決勝3組のことを、SNSかどこかで誰かが的を得たことを書いてたのを見つけました。

ミルクボーイ=昭和
かまいたち =平成
ぺこぱ   =令和

確かに、ミルクボーイは昭和からあるスタイルだし、かまいたちの不思議さは平成によく出てきた笑いの象徴だと思ったし、新しさで言ったらぺこぱごダントツ。絶対否定しないし、相方を陥れてアホ呼ばわりして叩くこともない。まっちゃんに言わせると「ノリツッコまないボケ」。なにげに働き方改革とか社会問題を題材にしていても風刺にならずにひたすら優しいツッコミ。

今までの一般的な笑いのとり方が、他者との違いを普通じゃないとみなして、そのおかしな部分を笑いにしてツッコむのが旧来の笑いだとしたら、ぺこばのネタは世間一般の価値観の変化をうまく捉えていた気がする。

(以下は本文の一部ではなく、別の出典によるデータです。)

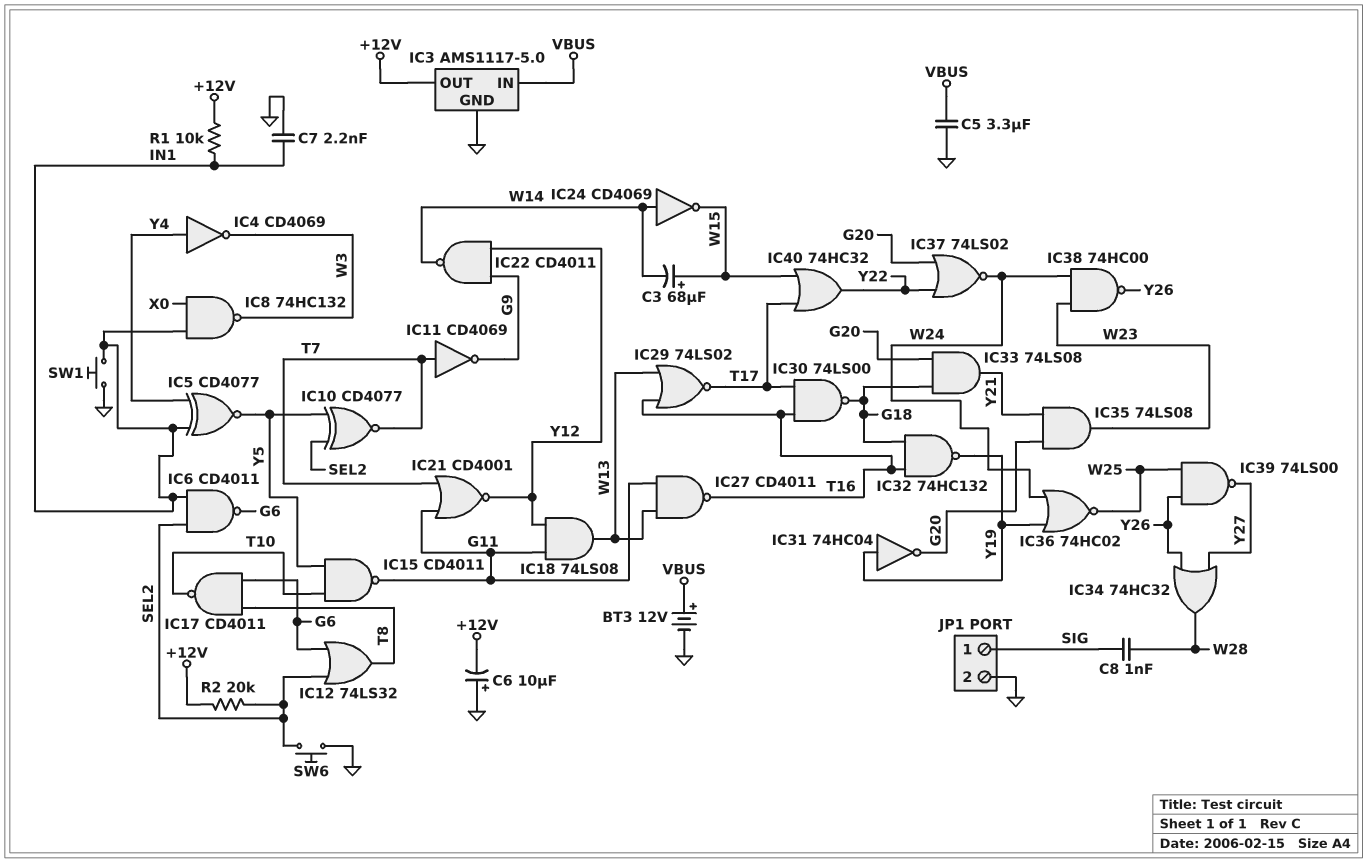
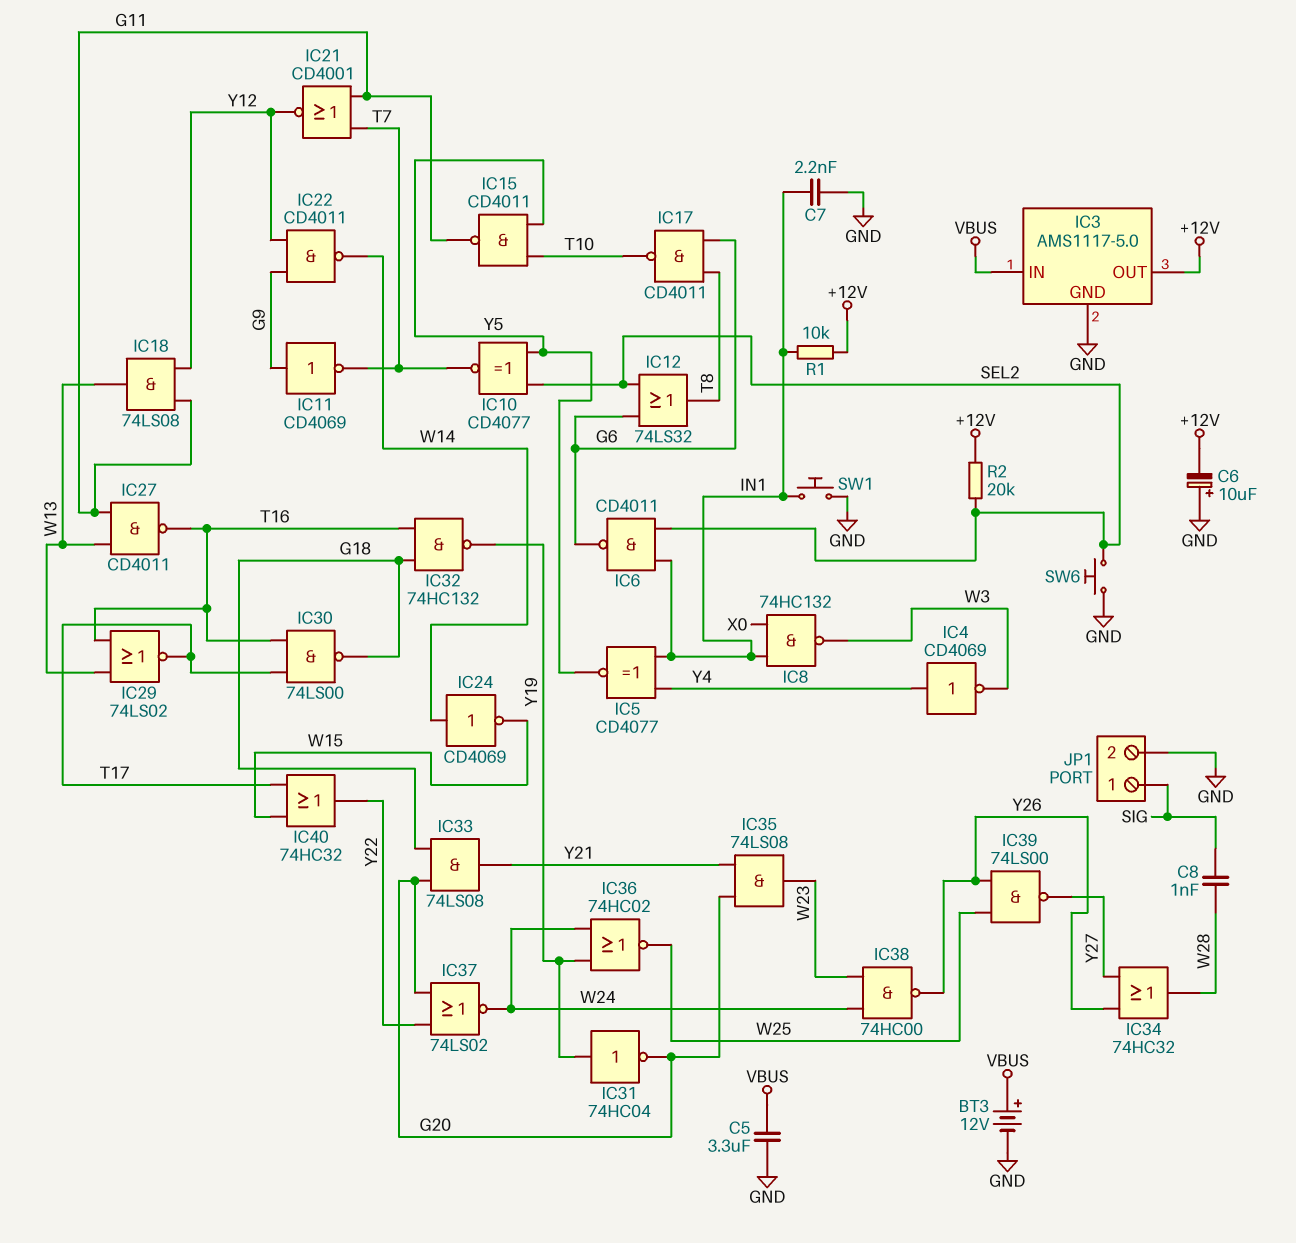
C3: 68uF (plus W15, minus W14) -> none
IC11: NOT CD4069 (in T7, out G9) -> NOT CD4069 (in G9, out T7)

昭和からの笑いは、一般常識が「普通」であって、そこに当てはまらないキャラを「おかしな人(自分より下みたいな)=笑ってもいい人」として笑いに変換していた気がするけど、今、世間で認識されている「普通」はもう普通じゃなくて多様化しているからこそ、おかしな人と普通の人の立場が逆転してきているという、ある意味優しい「風刺」なのかなと思ったり。

SNSを見ても、若者と思しきコメントがみな、相手を叩いたり言葉で傷つけたりしないのがいいとすこぶる評判で、これから未来の笑いも変わってくるのかもしれないですよね。この30年でも徐々に変わってきたわけだから、未来の30年(生きているかわかんないけど)で、どんな笑いが出てくるんだろうと期待してしまう。そのころスピード漫才流行ってたら聞き取れなさそうだけど。

ぺこぱ、来年ブレイクするんだろうな。キャラが立っているので優勝しなくてもかつてのオードリーパターンみたいに人気出そうだ。ミルクボーイは営業は増えると思うけど、テレビのトークが未知数すぎてわからないなぁ。サンドイッチマンのように人柄の良さを売りにできればルックス関係なく需要がありそうだけど、さて、どうなることやら。

かまいたちはもうベテランの粋。一昔前よりすっかり小綺麗になって人気もある。和牛もそうだけど話術はもう安定の笑いを確立しているので、今さら優勝しなくてもねぇ。

やはりM-1は勢いのある若手、または業界では知れている無名の苦労人がガーッと優勝をかっさらっていくのを見るのがおもしろいし楽しいな。

ぺこぱの「時を戻そう」「悪くないだろう」とか、ノリツッコまないスタイルは生活を豊かにしそうだなぁ。こういうのは子どもたちに流行るといいよね。どんなに違和感があった状況に立たされても、多角的に物事を見れて受け入れる姿勢になるもの。

私はこのネタを夫婦間でぜひとも使いたい! どんなに片付けをしてもらえなくても、何か頼まれても「悪くないだろう」と言いたい。

だがしかーし、夫は多忙でM-1観てないのでまだ使えない~~。よし、共有できるまで練習しておこう。それも「悪くないだろう」。